■ **What the task requires**:
Going from the top of the listing below to the line that holds "Compass + Bootstrap.", reproduce each line exactly; no pictures.

____

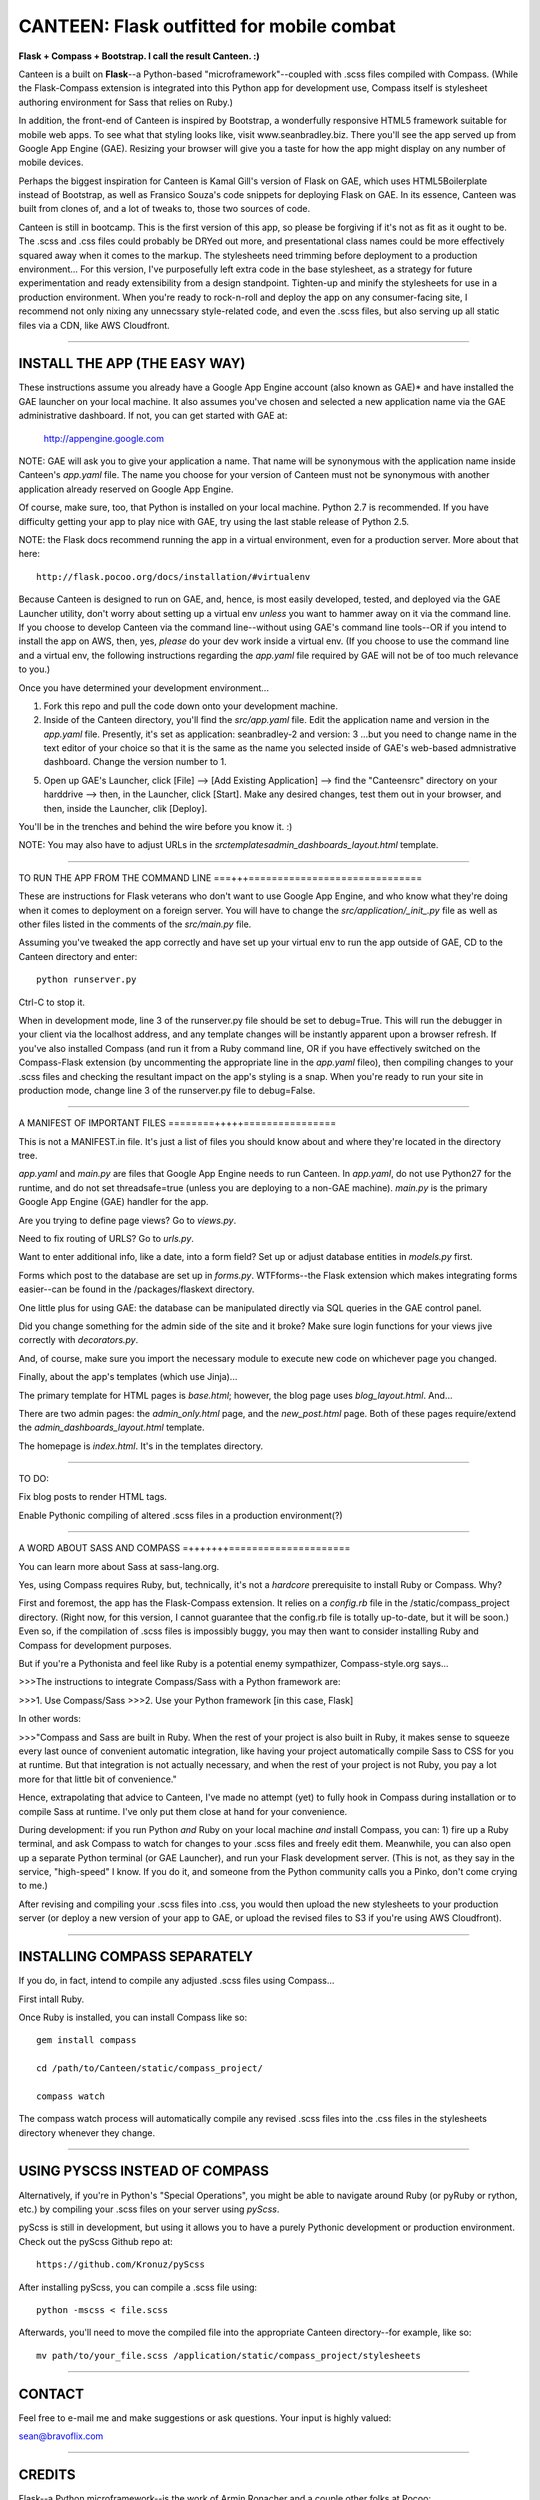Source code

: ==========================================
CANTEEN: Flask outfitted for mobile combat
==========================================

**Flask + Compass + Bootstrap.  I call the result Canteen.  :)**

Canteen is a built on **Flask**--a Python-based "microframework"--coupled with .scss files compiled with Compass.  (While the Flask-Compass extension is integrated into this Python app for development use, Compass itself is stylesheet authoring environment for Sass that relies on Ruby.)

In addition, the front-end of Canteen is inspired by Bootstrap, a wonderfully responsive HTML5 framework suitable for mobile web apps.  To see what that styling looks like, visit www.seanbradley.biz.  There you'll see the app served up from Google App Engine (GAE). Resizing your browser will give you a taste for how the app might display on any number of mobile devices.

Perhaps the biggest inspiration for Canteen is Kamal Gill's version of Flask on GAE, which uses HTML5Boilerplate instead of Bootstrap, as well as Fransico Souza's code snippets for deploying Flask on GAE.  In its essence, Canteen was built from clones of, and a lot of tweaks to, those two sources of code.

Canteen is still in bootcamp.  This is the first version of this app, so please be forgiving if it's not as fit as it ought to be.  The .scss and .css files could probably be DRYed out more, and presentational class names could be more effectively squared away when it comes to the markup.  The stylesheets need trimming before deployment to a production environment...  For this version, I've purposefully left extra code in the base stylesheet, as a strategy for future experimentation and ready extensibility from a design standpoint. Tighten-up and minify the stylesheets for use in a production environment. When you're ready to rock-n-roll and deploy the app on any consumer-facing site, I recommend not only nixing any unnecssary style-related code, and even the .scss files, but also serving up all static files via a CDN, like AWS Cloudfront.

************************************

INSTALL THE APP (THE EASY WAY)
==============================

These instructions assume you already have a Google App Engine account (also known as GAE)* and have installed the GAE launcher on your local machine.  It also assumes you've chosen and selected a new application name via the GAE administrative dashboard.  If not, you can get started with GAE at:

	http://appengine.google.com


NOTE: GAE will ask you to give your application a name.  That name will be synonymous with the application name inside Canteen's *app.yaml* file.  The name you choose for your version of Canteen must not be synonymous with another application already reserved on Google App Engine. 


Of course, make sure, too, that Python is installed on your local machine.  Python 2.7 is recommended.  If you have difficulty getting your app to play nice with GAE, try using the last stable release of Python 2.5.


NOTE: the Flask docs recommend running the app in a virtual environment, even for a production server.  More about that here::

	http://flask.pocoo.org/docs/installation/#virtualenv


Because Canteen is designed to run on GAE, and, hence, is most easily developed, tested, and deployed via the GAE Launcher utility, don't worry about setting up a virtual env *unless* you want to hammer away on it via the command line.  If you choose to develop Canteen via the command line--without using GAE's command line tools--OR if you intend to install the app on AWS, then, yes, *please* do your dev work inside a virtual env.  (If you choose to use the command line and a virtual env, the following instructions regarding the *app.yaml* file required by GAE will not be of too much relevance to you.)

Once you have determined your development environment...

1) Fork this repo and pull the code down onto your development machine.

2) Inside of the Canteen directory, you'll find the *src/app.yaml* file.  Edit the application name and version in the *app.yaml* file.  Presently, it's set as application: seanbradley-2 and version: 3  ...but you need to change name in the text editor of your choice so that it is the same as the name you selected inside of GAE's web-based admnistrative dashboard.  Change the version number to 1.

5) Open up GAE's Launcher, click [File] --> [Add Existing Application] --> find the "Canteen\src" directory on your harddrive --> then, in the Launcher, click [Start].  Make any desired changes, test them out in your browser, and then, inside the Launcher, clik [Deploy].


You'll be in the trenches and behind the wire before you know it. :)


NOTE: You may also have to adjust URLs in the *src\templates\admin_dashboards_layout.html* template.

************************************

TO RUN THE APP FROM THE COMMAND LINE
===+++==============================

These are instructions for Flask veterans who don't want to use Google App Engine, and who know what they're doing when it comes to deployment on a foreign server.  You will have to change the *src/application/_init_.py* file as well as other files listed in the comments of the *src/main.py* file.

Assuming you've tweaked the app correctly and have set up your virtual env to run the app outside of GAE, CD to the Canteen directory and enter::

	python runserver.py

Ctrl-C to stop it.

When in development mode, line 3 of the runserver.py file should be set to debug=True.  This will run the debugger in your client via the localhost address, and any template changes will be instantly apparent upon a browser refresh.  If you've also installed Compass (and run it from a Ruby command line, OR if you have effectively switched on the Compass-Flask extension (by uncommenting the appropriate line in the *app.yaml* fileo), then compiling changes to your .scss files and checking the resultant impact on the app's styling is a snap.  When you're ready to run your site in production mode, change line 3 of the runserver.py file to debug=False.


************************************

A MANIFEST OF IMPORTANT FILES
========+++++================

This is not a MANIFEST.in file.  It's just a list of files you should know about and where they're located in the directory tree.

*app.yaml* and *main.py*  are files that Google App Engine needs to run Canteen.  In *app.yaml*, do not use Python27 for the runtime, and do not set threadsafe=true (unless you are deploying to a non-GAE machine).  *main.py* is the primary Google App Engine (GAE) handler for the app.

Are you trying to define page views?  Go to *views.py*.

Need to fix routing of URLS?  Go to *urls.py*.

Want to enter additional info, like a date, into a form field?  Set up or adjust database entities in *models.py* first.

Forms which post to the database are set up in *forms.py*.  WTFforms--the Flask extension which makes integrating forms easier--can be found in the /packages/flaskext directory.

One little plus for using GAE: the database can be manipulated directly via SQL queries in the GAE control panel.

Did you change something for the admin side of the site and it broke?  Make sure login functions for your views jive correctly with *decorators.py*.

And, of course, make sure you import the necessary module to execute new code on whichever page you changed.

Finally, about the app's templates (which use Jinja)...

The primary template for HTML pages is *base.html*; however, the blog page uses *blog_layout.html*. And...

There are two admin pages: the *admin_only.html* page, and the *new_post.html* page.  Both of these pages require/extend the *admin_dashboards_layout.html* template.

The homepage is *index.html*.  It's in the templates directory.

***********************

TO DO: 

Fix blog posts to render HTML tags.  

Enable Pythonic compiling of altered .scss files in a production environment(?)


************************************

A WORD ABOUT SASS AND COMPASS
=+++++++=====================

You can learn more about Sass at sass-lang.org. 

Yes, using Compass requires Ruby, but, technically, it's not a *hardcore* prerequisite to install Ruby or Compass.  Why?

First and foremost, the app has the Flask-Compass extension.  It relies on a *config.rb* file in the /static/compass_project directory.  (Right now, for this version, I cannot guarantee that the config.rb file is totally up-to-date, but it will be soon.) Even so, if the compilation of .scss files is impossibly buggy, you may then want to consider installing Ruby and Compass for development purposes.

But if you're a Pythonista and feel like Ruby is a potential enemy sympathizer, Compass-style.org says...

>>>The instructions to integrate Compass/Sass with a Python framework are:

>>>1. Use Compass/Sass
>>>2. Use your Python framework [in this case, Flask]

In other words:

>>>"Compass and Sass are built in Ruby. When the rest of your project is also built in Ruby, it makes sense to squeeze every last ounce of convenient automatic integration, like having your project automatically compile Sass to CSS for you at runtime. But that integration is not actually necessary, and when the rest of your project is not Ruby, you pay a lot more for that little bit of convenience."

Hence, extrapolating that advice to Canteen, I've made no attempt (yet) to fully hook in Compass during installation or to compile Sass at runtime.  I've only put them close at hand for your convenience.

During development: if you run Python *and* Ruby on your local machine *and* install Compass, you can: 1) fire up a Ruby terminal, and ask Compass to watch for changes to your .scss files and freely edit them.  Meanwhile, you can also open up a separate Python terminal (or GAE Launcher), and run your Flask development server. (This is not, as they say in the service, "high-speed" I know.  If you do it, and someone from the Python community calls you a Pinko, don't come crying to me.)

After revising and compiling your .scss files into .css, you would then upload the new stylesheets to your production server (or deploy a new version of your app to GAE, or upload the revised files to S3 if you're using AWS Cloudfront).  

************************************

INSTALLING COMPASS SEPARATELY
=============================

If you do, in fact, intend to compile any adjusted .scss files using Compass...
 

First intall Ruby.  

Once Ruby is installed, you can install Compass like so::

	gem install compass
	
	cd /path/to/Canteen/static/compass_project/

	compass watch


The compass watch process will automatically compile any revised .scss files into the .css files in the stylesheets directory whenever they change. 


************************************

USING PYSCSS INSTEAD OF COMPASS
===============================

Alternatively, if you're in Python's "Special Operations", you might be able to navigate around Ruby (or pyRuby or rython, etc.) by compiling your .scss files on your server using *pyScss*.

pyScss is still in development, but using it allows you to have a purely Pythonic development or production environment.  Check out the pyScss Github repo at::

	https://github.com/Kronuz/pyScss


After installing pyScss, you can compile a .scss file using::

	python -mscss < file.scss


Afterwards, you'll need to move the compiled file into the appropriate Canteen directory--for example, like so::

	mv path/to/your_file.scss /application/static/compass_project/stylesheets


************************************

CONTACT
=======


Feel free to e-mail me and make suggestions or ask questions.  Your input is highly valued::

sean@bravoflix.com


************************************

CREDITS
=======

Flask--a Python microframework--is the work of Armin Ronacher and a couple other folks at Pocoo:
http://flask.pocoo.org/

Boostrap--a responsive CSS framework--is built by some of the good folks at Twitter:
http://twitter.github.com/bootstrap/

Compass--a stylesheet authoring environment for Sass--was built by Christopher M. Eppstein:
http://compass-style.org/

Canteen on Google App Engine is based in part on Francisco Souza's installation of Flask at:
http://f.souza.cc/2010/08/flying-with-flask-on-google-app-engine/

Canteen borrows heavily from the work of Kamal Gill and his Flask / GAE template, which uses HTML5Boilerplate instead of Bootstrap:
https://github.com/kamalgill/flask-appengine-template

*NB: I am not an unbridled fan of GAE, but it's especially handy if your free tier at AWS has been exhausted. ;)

____

■ **Finished exercise**:
Source code

: ==========================================
CANTEEN: Flask outfitted for mobile combat
==========================================

**Flask + Compass + Bootstrap.  I call the result Canteen.  :)**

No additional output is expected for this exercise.